Replacement of the main module is not meaningful in vendor mode.


Vendor Consistency Errors

Per the Go Modules Reference, vendor mode requires that vendor/modules.txt agree with go.mod. Specifically:

  • Every module required by go.mod (transitively, via the module graph as go.mod records it) must appear in modules.txt with the same selected version.
  • Every module marked ## explicit in modules.txt must appear in a require directive of go.mod.
  • The ## explicit; go <version> markers (Go 1.17+) must match the go directive of the corresponding dependency's go.mod as recorded.
  • Replacement entries must agree: a replace in go.mod must produce a => line in modules.txt, and vice versa.

A mismatch is an error. The error message names the offending module and recommends go mod vendor to regenerate. The build does not proceed.

The reference frames this strictness as a deliberate guarantee: in vendor mode, the source of truth is the vendor/ tree, but it must be exactly the tree that go.mod describes.

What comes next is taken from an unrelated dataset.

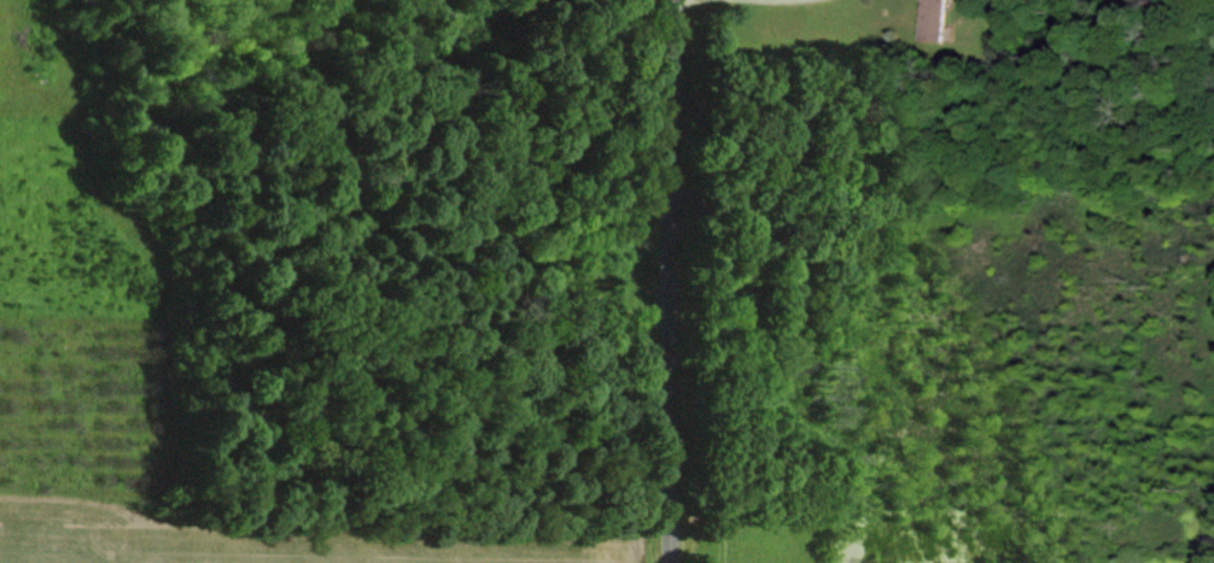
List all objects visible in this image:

Differences Across Go Versions

The behaviour of go mod vendor has evolved:

  • Go 1.11go mod vendor introduced. -mod=vendor exists as an opt-in flag; vendoring is not auto-detected.
  • Go 1.12 — Bug fixes to modules.txt formatting; no behavioural change.
  • Go 1.13 — Module proxy and sum DB introduced (downstream).
  • Go 1.14vendor/ becomes auto-detected: builds in a module with vendor/modules.txt and go >= 1.14 use vendor mode by default.
  • Go 1.16-e flag added (continue on errors). -mod=readonly becomes the default outside vendor mode.
  • Go 1.17## explicit; go <version> markers added to modules.txt. The dependency's go directive is recorded.
  • Go 1.18-o outdir flag added. Workspaces (go.work) introduced; vendoring is per-module, not per-workspace.
  • Go 1.21toolchain directive interaction documented; modules.txt unaffected.
  • Go 1.22go work vendor added as a separate command for workspace-level vendoring; go mod vendor itself is unchanged.
  • Go 1.23 — Minor improvements to error messages on consistency mismatch.

The mechanical command — go mod vendor writes a vendor/ tree and vendor/modules.txt — has remained stable since Go 1.11. The auto-detection and the marker format have been the principal additions.